Initially, Miller Place officials said their action would be reviewed at a board meeting scheduled for 8 p.m. Wednesday. However, the district’s board president, Johanna Testa, told Newsday two hours before the meeting that there would be no such review unless someone raised the issue from the floor.
Later, at the Miller Place board meeting, several parents offered opinions on the issue, though some expressed frustration over the board’s inability to answer questions, including why the district had not fully provided information on the identities of the armed guards patrolling the schools.
At the meeting attended by about 10 residents, Superintendent Marianne Cartisano said many of the questions would be answered at a March 28 meeting.
David Barshay, an attorney who heads Hauppauge’s school board, said pressures to boost school security began to build several years ago and intensified last month.
“I would say Sandy Hook put it on everybody’s radar, and then the Florida shootings certainly made us want to be proactive in protecting students and staff,” Barshay said.
Schools Superintendent Dennis O’Hara said the district did not hesitate to boost security once it clearly became a top priority, but he added, “When I entered the teaching profession almost 28 years ago, I never imagined that armed security would be a decision we’d be discussing.”

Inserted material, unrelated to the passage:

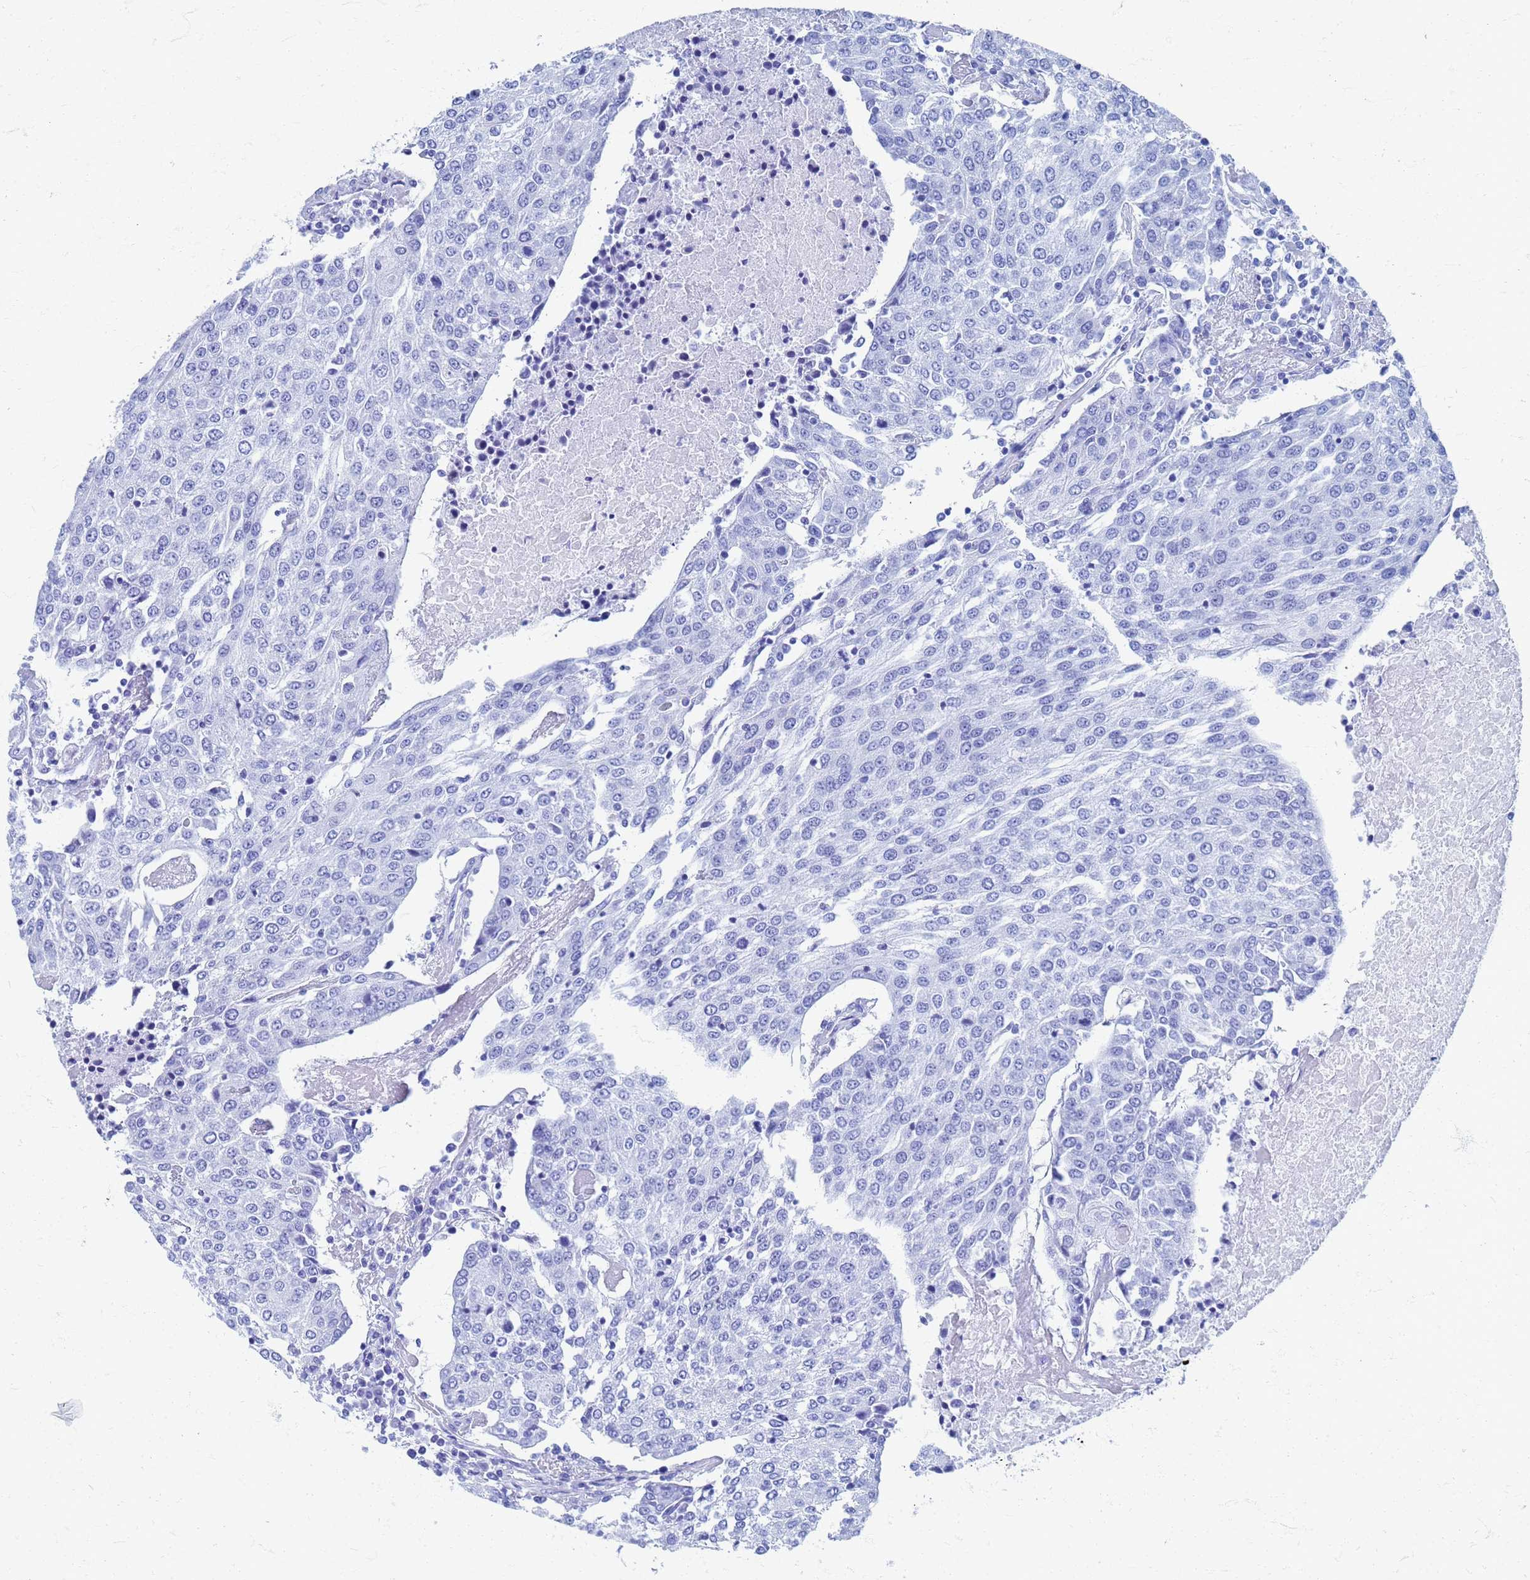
{"staining": {"intensity": "negative", "quantity": "none", "location": "none"}, "tissue": "urothelial cancer", "cell_type": "Tumor cells", "image_type": "cancer", "snomed": [{"axis": "morphology", "description": "Urothelial carcinoma, High grade"}, {"axis": "topography", "description": "Urinary bladder"}], "caption": "Urothelial carcinoma (high-grade) stained for a protein using immunohistochemistry shows no positivity tumor cells.", "gene": "ATPAF1", "patient": {"sex": "female", "age": 85}}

Twenty children between 6 and 7 years old and six adult staffers were fatally shot in December, 2012, at Sandy Hook Elementary School in Newtown, Connecticut. Last month, 14 teenage students and three staffers were killed in Parkland.
Hauppauge’s system enrolls about 3,500 students from the towns of Islip and Smithtown, and consists of a high school, middle school and three elementary schools. Each building will have an armed guard assigned, and all the new personnel will be retired police officers.
Some residents strongly endorsed the move.
“I feel with everything going on, my children will be a little safer at school,” said Trish Mileti, 42, who teaches in another school district and has two children enrolled in the Hauppauge system.
John St. Pierre, 49, a publisher who has three teenage children in the system, said he reached out to local school officials regarding security about a year ago, because of his concerns that some local schools with multiple entryways might be vulnerable. St. Pierre also has discussed the issue with his family.
“We talk to them about this, and we try to assure them they’re safe,” the father said. “But it’s not like when we grew up, when you wouldn’t even think of anything like this.”